*** Begin section ***
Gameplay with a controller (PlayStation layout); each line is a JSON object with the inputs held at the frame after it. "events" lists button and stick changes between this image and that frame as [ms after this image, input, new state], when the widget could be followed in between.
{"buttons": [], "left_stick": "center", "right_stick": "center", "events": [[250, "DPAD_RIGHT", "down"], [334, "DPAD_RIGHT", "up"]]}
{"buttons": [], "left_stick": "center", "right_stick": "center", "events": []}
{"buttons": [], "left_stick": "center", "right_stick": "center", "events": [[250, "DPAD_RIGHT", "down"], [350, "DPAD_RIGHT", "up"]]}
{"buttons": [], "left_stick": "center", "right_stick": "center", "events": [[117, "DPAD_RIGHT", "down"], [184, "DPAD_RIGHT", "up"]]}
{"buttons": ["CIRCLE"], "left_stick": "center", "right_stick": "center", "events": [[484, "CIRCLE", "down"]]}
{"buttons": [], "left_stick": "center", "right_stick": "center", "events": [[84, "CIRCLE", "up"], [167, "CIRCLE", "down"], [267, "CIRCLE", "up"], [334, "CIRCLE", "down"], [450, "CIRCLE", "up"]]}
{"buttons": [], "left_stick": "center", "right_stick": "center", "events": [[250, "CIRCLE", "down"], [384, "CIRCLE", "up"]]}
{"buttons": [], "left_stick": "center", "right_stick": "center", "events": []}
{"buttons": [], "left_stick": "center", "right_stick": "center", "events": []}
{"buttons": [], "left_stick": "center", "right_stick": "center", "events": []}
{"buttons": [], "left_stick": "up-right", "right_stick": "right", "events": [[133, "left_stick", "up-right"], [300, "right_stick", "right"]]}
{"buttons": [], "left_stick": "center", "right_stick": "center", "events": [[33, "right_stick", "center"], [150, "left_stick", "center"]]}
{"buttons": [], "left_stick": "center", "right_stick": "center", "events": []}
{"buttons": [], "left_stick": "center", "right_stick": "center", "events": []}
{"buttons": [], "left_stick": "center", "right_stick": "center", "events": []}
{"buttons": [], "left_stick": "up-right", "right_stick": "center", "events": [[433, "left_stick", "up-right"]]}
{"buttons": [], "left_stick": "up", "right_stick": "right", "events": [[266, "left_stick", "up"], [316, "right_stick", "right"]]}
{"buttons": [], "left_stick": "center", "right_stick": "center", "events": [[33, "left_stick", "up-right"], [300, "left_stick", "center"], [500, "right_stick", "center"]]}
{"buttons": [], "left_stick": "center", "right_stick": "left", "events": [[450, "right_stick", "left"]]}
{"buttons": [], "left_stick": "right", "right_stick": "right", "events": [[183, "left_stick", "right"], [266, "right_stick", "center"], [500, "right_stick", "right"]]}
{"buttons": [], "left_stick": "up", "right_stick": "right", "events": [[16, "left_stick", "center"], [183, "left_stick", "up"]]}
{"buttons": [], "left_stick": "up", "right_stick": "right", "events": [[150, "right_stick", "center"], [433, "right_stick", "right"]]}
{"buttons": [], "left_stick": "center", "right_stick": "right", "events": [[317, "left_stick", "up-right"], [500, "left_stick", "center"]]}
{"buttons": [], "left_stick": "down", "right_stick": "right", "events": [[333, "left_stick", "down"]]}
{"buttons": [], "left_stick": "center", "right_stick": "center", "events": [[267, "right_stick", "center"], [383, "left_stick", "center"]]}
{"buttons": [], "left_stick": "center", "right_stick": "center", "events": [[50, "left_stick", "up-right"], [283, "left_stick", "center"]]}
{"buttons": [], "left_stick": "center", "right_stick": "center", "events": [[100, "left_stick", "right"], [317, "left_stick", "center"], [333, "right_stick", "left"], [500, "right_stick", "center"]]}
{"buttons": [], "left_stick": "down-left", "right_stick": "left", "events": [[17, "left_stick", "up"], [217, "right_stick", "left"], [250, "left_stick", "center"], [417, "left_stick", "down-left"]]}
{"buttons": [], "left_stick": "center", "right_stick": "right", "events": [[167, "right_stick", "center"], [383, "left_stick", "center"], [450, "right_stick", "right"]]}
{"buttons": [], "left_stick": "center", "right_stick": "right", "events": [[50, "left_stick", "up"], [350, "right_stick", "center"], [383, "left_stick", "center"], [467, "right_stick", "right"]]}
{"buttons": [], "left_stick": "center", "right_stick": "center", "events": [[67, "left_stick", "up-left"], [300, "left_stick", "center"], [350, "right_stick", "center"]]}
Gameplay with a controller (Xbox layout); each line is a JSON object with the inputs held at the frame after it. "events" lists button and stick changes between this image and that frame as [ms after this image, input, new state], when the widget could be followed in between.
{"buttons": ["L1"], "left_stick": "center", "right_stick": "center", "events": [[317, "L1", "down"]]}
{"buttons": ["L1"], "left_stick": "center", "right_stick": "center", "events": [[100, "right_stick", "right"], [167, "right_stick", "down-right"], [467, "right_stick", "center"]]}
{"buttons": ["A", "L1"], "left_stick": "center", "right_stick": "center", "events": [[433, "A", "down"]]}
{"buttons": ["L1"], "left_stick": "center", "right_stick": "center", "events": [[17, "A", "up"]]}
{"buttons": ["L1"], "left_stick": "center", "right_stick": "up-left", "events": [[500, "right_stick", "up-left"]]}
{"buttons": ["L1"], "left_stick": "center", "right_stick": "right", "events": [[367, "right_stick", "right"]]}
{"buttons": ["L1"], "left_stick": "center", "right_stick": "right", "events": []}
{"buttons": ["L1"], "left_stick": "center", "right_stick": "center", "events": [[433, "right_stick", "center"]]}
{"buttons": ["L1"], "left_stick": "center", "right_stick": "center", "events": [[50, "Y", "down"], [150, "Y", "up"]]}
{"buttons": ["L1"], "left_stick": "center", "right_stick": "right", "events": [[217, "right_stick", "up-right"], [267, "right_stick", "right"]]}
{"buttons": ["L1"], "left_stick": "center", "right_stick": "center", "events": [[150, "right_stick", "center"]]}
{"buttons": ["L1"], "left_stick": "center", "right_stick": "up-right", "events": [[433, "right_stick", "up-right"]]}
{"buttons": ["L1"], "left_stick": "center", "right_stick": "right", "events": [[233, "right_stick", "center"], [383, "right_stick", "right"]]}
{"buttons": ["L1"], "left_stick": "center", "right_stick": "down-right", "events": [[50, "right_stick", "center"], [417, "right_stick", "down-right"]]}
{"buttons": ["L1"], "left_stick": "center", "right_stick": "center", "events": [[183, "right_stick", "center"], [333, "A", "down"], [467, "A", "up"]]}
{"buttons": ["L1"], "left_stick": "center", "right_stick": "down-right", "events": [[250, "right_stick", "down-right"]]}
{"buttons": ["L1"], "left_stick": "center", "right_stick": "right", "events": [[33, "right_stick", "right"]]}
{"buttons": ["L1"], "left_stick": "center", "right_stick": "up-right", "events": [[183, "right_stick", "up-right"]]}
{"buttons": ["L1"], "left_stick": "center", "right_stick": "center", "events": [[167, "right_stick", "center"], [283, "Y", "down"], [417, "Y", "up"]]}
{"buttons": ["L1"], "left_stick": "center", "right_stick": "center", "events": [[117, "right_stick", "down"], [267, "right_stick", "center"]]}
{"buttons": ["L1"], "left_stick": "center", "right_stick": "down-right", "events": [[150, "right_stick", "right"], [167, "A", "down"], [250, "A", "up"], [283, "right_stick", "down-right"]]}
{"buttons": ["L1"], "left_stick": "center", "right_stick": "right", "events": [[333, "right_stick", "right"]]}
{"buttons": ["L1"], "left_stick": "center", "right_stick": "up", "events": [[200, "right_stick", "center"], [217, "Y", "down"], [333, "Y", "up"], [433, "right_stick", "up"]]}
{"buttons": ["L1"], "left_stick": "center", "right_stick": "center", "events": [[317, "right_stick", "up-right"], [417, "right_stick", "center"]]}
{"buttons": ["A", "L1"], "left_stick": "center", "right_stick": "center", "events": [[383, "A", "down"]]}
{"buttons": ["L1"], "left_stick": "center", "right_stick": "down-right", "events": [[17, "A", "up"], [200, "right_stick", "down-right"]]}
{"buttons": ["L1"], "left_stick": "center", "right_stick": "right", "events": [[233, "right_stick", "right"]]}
*** End section ***
**Activity:** From the data above, copy each line with the string "that" in it.

**Finished task:**
Gameplay with a controller (PlayStation layout); each line is a JSON object with the inputs held at the frame after it. "events" lists button and stick changes between this image and that frame as [ms after this image, input, new state], when the widget could be followed in between.
Gameplay with a controller (Xbox layout); each line is a JSON object with the inputs held at the frame after it. "events" lists button and stick changes between this image and that frame as [ms after this image, input, new state], when the widget could be followed in between.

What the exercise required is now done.